# What to do
Reproduce only the lines starting at the one containing "Document page, 1241x1755 pixels." and ending at the one containing "For every layout", replacing "bbox" with "bounding box" and leaving all else unchanged.

# Records
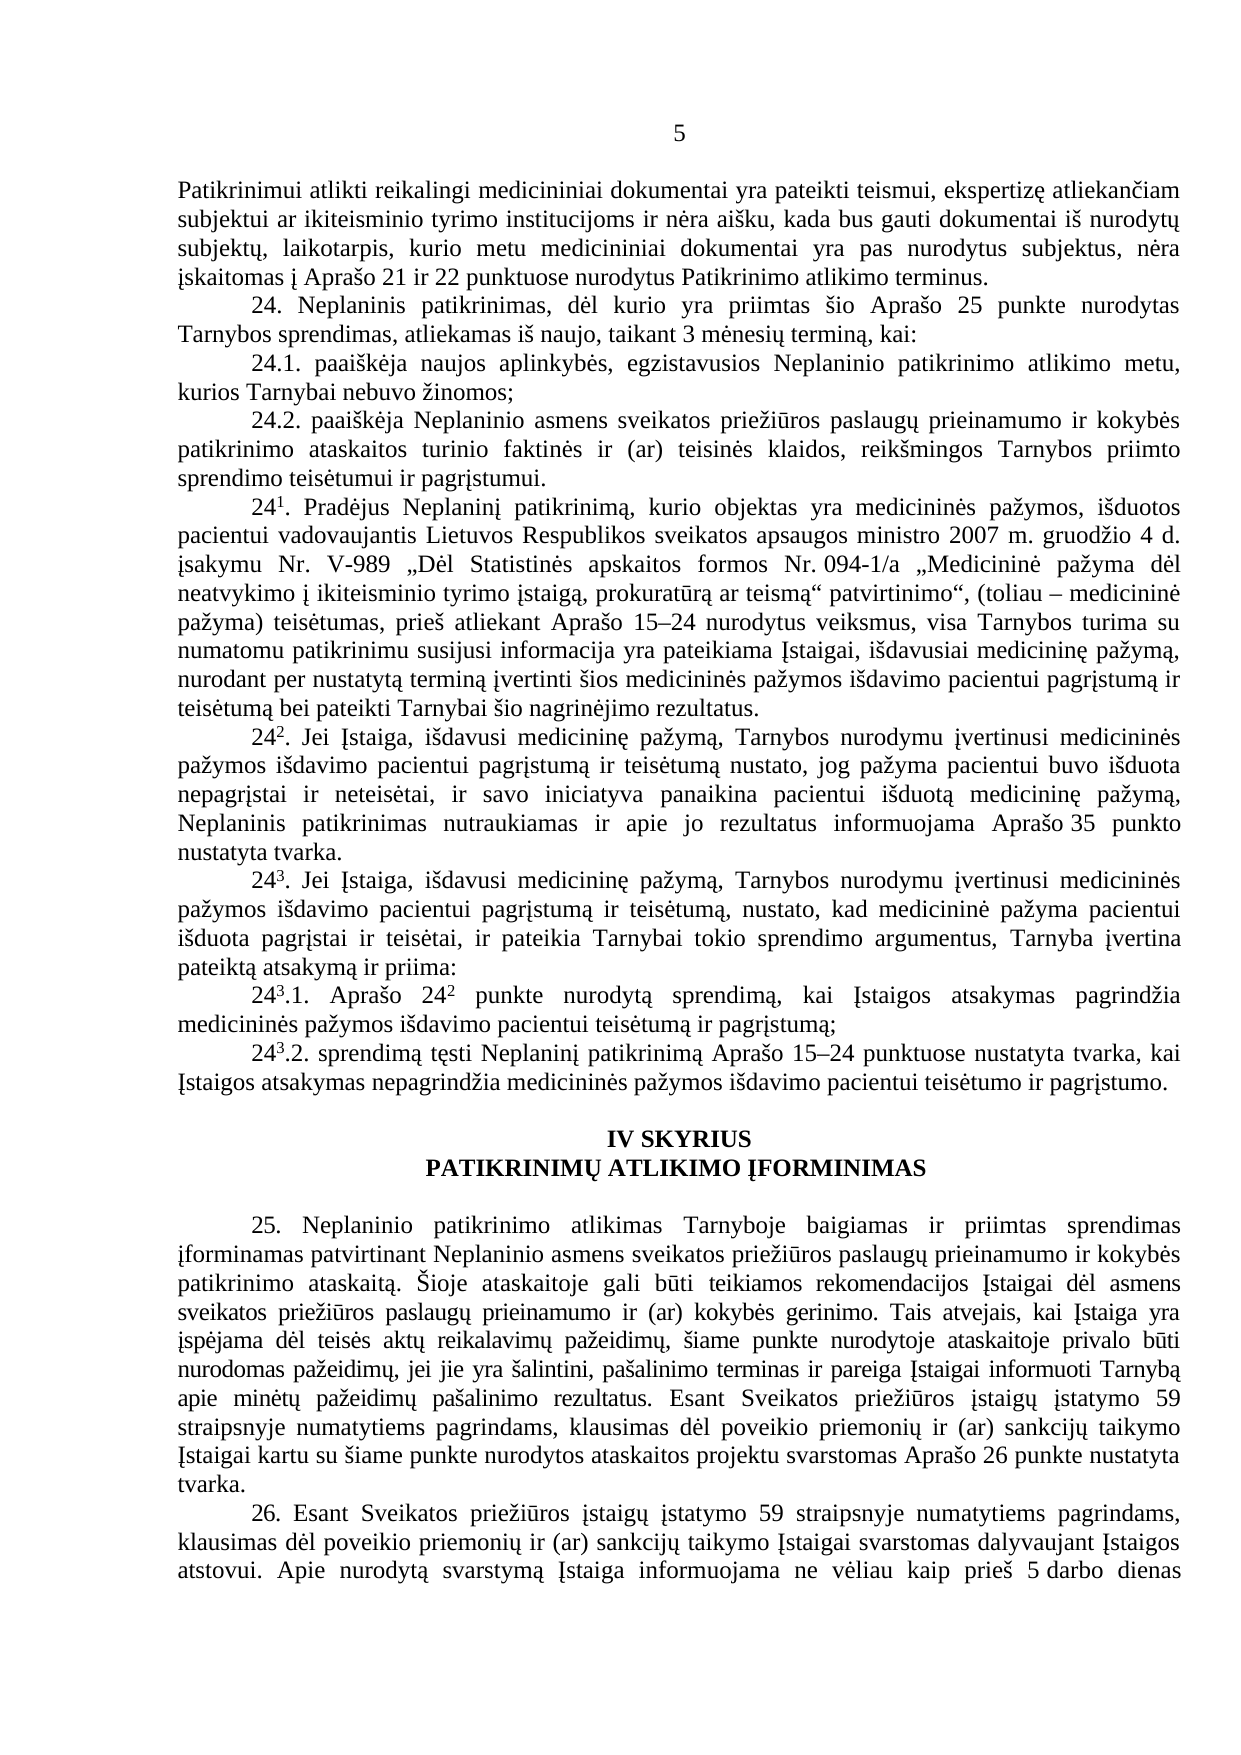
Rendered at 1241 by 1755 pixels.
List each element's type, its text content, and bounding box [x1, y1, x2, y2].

text Patikrinimui atlikti reikalingi medicininiai dokumentai yra pateikti teismui, ekspertizę atliekančiam subjektui ar ikiteisminio tyrimo institucijoms ir nėra aišku, kada bus gauti dokumentai iš nurodytų subjektų, laikotarpis, kurio metu medicininiai dokumentai yra pas nurodytus subjektus, nėra įskaitomas į Aprašo 21 ir 22 punktuose nurodytus Patikrinimo atlikimo terminus. [177, 176, 1181, 291]
text 241. Pradėjus Neplaninį patikrinimą, kurio objektas yra medicininės pažymos, išduotos pacientui vadovaujantis Lietuvos Respublikos sveikatos apsaugos ministro 2007 m. gruodžio 4 d. įsakymu Nr. V-989 „Dėl Statistinės apskaitos formos Nr. 094-1/a „Medicininė pažyma dėl neatvykimo į ikiteisminio tyrimo įstaigą, prokuratūrą ar teismą“ patvirtinimo“, (toliau – medicininė pažyma) teisėtumas, prieš atliekant Aprašo 15–24 nurodytus veiksmus, visa Tarnybos turima su numatomu patikrinimu susijusi informacija yra pateikiama Įstaigai, išdavusiai medicininę pažymą, nurodant per nustatytą terminą įvertinti šios medicininės pažymos išdavimo pacientui pagrįstumą ir teisėtumą bei pateikti Tarnybai šio nagrinėjimo rezultatus. [177, 492, 1181, 722]
text 25. Neplaninio patikrinimo atlikimas Tarnyboje baigiamas ir priimtas sprendimas įforminamas patvirtinant Neplaninio asmens sveikatos priežiūros paslaugų prieinamumo ir kokybės patikrinimo ataskaitą. Šioje ataskaitoje gali būti teikiamos rekomendacijos Įstaigai dėl asmens sveikatos priežiūros paslaugų prieinamumo ir (ar) kokybės gerinimo. Tais atvejais, kai Įstaiga yra įspėjama dėl teisės aktų reikalavimų pažeidimų, šiame punkte nurodytoje ataskaitoje privalo būti nurodomas pažeidimų, jei jie yra šalintini, pašalinimo terminas ir pareiga Įstaigai informuoti Tarnybą apie minėtų pažeidimų pašalinimo rezultatus. Esant Sveikatos priežiūros įstaigų įstatymo 59 straipsnyje numatytiems pagrindams, klausimas dėl poveikio priemonių ir (ar) sankcijų taikymo Įstaigai kartu su šiame punkte nurodytos ataskaitos projektu svarstomas Aprašo 26 punkte nustatyta tvarka. [177, 1211, 1181, 1498]
text 242. Jei Įstaiga, išdavusi medicininę pažymą, Tarnybos nurodymu įvertinusi medicininės pažymos išdavimo pacientui pagrįstumą ir teisėtumą nustato, jog pažyma pacientui buvo išduota nepagrįstai ir neteisėtai, ir savo iniciatyva panaikina pacientui išduotą medicininę pažymą, Neplaninis patikrinimas nutraukiamas ir apie jo rezultatus informuojama Aprašo 35 punkto nustatyta tvarka. [177, 722, 1181, 866]
text IV SKYRIUS [177, 1124, 1181, 1153]
text 243.2. sprendimą tęsti Neplaninį patikrinimą Aprašo 15–24 punktuose nustatyta tvarka, kai Įstaigos atsakymas nepagrindžia medicininės pažymos išdavimo pacientui teisėtumo ir pagrįstumo. [177, 1038, 1181, 1096]
text 24. Neplaninis patikrinimas, dėl kurio yra priimtas šio Aprašo 25 punkte nurodytas Tarnybos sprendimas, atliekamas iš naujo, taikant 3 mėnesių terminą, kai: [177, 291, 1181, 348]
text 243. Jei Įstaiga, išdavusi medicininę pažymą, Tarnybos nurodymu įvertinusi medicininės pažymos išdavimo pacientui pagrįstumą ir teisėtumą, nustato, kad medicininė pažyma pacientui išduota pagrįstai ir teisėtai, ir pateikia Tarnybai tokio sprendimo argumentus, Tarnyba įvertina pateiktą atsakymą ir priima: [177, 866, 1181, 981]
text 243.1. Aprašo 242 punkte nurodytą sprendimą, kai Įstaigos atsakymas pagrindžia medicininės pažymos išdavimo pacientui teisėtumą ir pagrįstumą; [177, 981, 1181, 1038]
text 24.1. paaiškėja naujos aplinkybės, egzistavusios Neplaninio patikrinimo atlikimo metu, kurios Tarnybai nebuvo žinomos; [177, 348, 1181, 406]
text PATIKRINIMŲ ATLIKIMO ĮFORMINIMAS [177, 1153, 1181, 1182]
text 24.2. paaiškėja Neplaninio asmens sveikatos priežiūros paslaugų prieinamumo ir kokybės patikrinimo ataskaitos turinio faktinės ir (ar) teisinės klaidos, reikšmingos Tarnybos priimto sprendimo teisėtumui ir pagrįstumui. [177, 406, 1181, 492]
text 26. Esant Sveikatos priežiūros įstaigų įstatymo 59 straipsnyje numatytiems pagrindams, klausimas dėl poveikio priemonių ir (ar) sankcijų taikymo Įstaigai svarstomas dalyvaujant Įstaigos atstovui. Apie nurodytą svarstymą Įstaiga informuojama ne vėliau kaip prieš 5 darbo dienas [177, 1498, 1181, 1584]
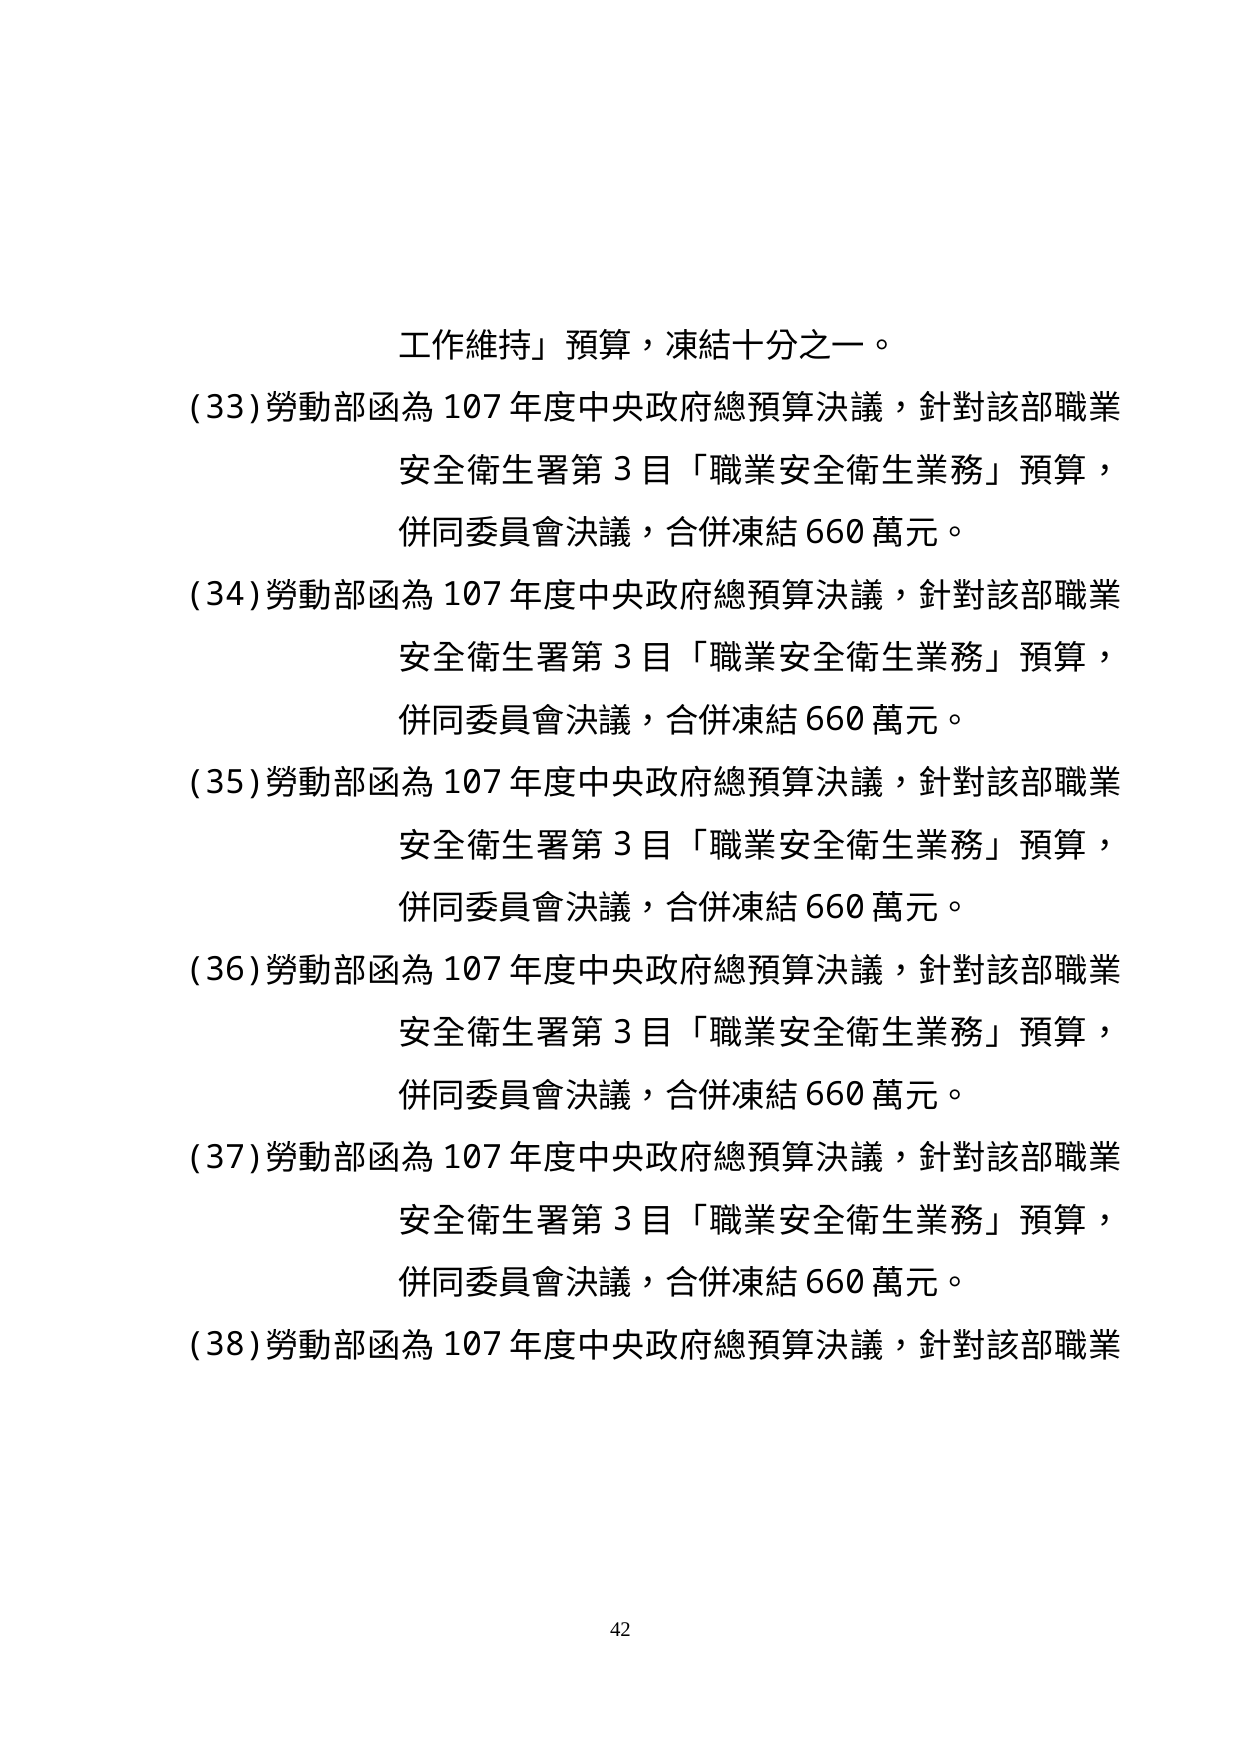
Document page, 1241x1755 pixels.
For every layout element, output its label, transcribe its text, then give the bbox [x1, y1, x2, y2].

list 勞動部函為107年度中央政府總預算決議，針對該部職業安全衛生署第3目「職業安全衛生業務」預算，併同委員會決議，合併凍結660萬元。 [185, 1113, 1122, 1301]
list 工作維持」預算，凍結十分之一。 [185, 301, 1122, 363]
list 勞動部函為107年度中央政府總預算決議，針對該部職業 [185, 1301, 1122, 1363]
list 勞動部函為107年度中央政府總預算決議，針對該部職業安全衛生署第3目「職業安全衛生業務」預算，併同委員會決議，合併凍結660萬元。 [185, 738, 1122, 926]
list 勞動部函為107年度中央政府總預算決議，針對該部職業安全衛生署第3目「職業安全衛生業務」預算，併同委員會決議，合併凍結660萬元。 [185, 551, 1122, 738]
list 勞動部函為107年度中央政府總預算決議，針對該部職業安全衛生署第3目「職業安全衛生業務」預算，併同委員會決議，合併凍結660萬元。 [185, 926, 1122, 1113]
list 勞動部函為107年度中央政府總預算決議，針對該部職業安全衛生署第3目「職業安全衛生業務」預算，併同委員會決議，合併凍結660萬元。 [185, 363, 1122, 551]
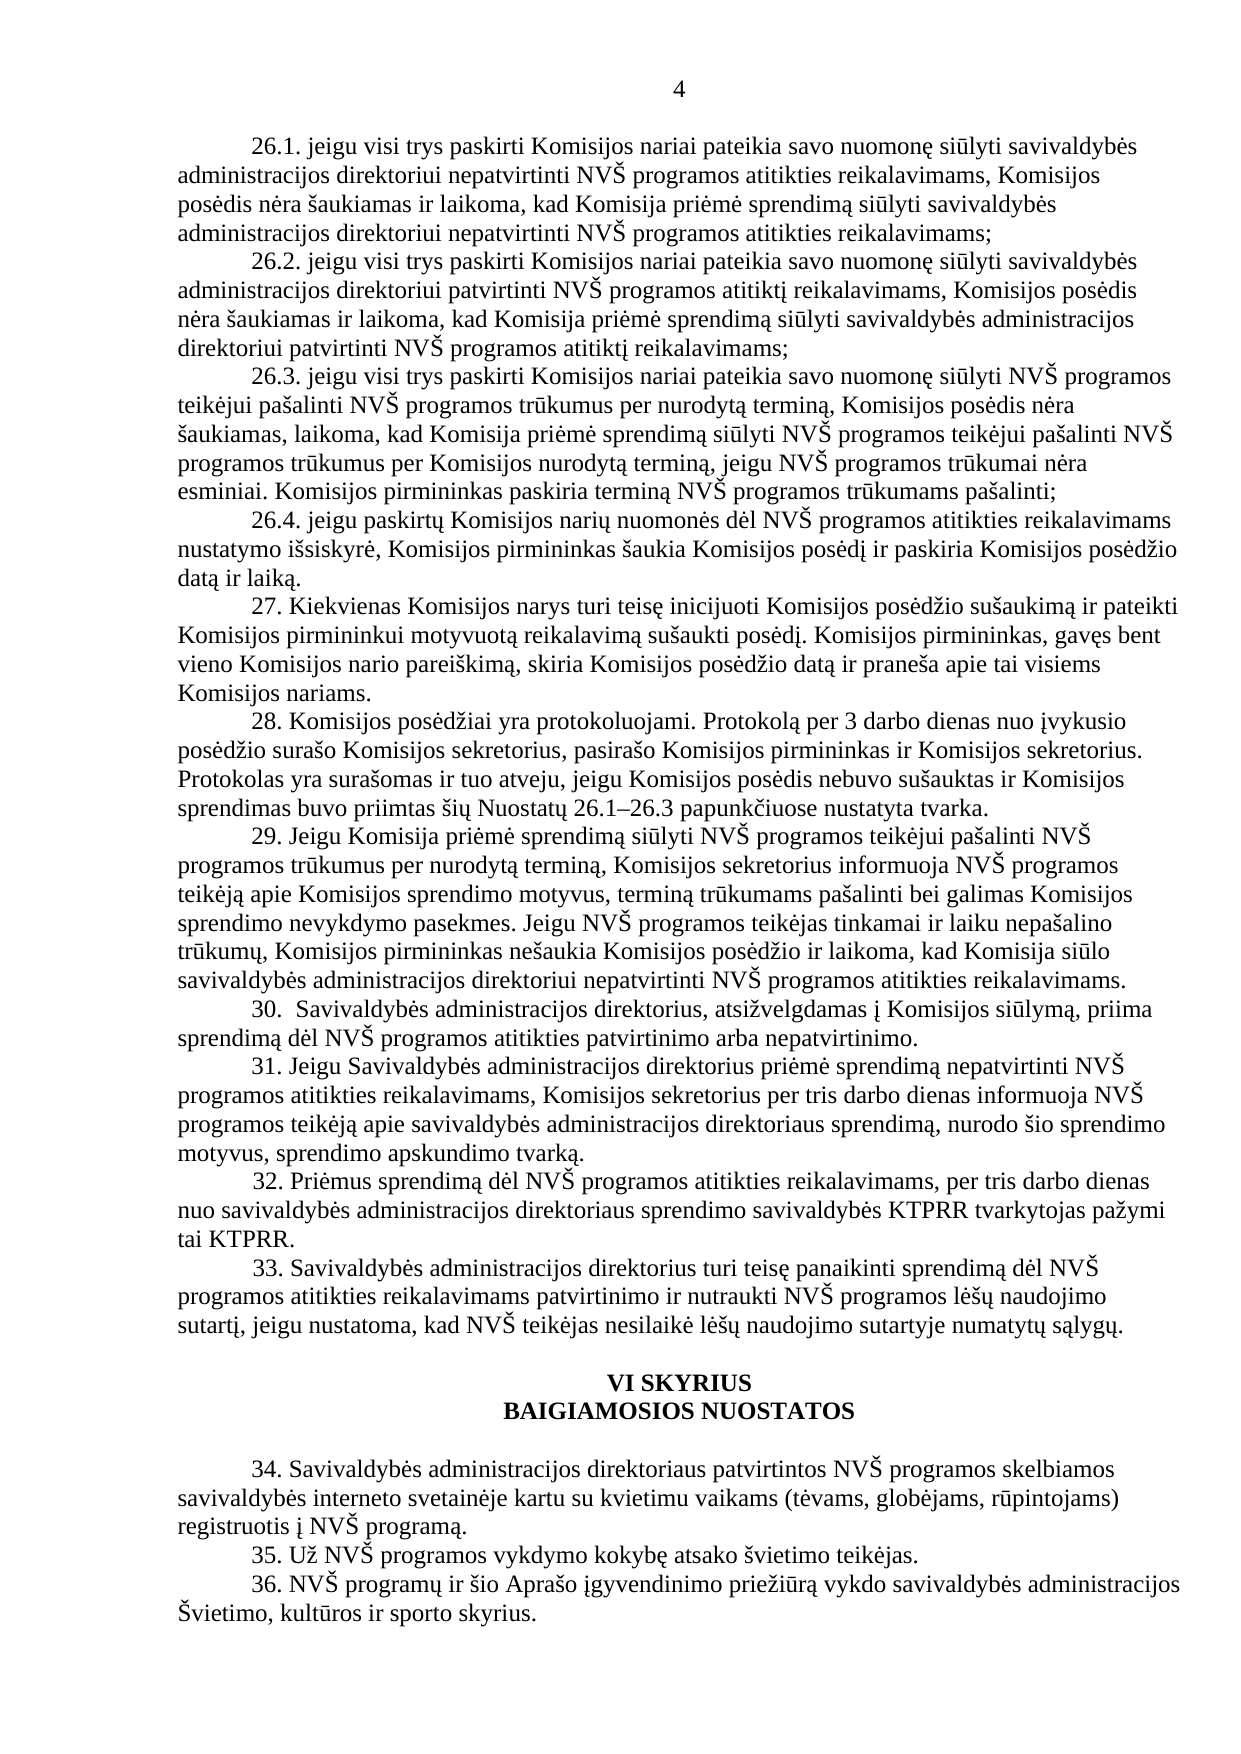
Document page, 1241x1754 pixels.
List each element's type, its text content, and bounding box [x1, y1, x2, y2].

# Complete answer
Document page, 1241x1755 pixels.
For every layout element, output its label, transcribe its text, then give the bounding box [x1, y1, x2, y2].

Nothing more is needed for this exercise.